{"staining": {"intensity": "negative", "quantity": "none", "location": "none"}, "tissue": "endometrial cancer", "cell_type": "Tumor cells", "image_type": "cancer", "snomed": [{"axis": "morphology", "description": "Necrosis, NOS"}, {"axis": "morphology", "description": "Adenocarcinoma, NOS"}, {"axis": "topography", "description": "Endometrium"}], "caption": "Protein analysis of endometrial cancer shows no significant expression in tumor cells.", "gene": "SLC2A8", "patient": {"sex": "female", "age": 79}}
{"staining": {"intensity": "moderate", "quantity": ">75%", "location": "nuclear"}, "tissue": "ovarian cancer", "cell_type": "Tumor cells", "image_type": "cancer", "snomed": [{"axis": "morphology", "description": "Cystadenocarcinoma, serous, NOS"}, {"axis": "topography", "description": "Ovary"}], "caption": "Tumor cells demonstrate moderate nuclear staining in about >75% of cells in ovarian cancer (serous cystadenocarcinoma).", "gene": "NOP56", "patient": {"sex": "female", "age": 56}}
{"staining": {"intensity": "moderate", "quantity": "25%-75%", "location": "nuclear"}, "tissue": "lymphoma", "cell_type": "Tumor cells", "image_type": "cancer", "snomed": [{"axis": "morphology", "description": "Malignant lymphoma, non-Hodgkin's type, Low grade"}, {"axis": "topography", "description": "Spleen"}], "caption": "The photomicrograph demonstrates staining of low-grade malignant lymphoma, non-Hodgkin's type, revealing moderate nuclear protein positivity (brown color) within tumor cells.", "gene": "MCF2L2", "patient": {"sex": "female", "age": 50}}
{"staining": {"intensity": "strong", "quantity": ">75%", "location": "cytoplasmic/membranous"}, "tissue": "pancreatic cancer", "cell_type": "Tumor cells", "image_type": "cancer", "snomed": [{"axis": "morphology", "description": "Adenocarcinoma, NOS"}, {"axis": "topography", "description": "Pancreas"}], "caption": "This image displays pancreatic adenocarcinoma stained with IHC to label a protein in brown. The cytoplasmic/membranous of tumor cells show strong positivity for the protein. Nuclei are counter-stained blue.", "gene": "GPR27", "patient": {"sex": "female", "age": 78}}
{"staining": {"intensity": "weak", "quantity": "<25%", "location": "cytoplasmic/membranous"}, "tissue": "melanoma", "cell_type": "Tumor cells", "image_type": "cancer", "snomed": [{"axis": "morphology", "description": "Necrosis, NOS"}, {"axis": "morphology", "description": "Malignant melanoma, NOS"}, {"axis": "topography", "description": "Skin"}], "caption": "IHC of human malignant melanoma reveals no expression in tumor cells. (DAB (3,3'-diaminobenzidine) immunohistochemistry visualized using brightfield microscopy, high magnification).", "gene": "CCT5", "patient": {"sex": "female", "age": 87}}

> _Work item_:
The required output is the exact run of lines from the beginning of the listing above to the line that contains "cells demonstrate moderate", inclusive of both.

> _Solution_:
{"staining": {"intensity": "negative", "quantity": "none", "location": "none"}, "tissue": "endometrial cancer", "cell_type": "Tumor cells", "image_type": "cancer", "snomed": [{"axis": "morphology", "description": "Necrosis, NOS"}, {"axis": "morphology", "description": "Adenocarcinoma, NOS"}, {"axis": "topography", "description": "Endometrium"}], "caption": "Protein analysis of endometrial cancer shows no significant expression in tumor cells.", "gene": "SLC2A8", "patient": {"sex": "female", "age": 79}}
{"staining": {"intensity": "moderate", "quantity": ">75%", "location": "nuclear"}, "tissue": "ovarian cancer", "cell_type": "Tumor cells", "image_type": "cancer", "snomed": [{"axis": "morphology", "description": "Cystadenocarcinoma, serous, NOS"}, {"axis": "topography", "description": "Ovary"}], "caption": "Tumor cells demonstrate moderate nuclear staining in about >75% of cells in ovarian cancer (serous cystadenocarcinoma).", "gene": "NOP56", "patient": {"sex": "female", "age": 56}}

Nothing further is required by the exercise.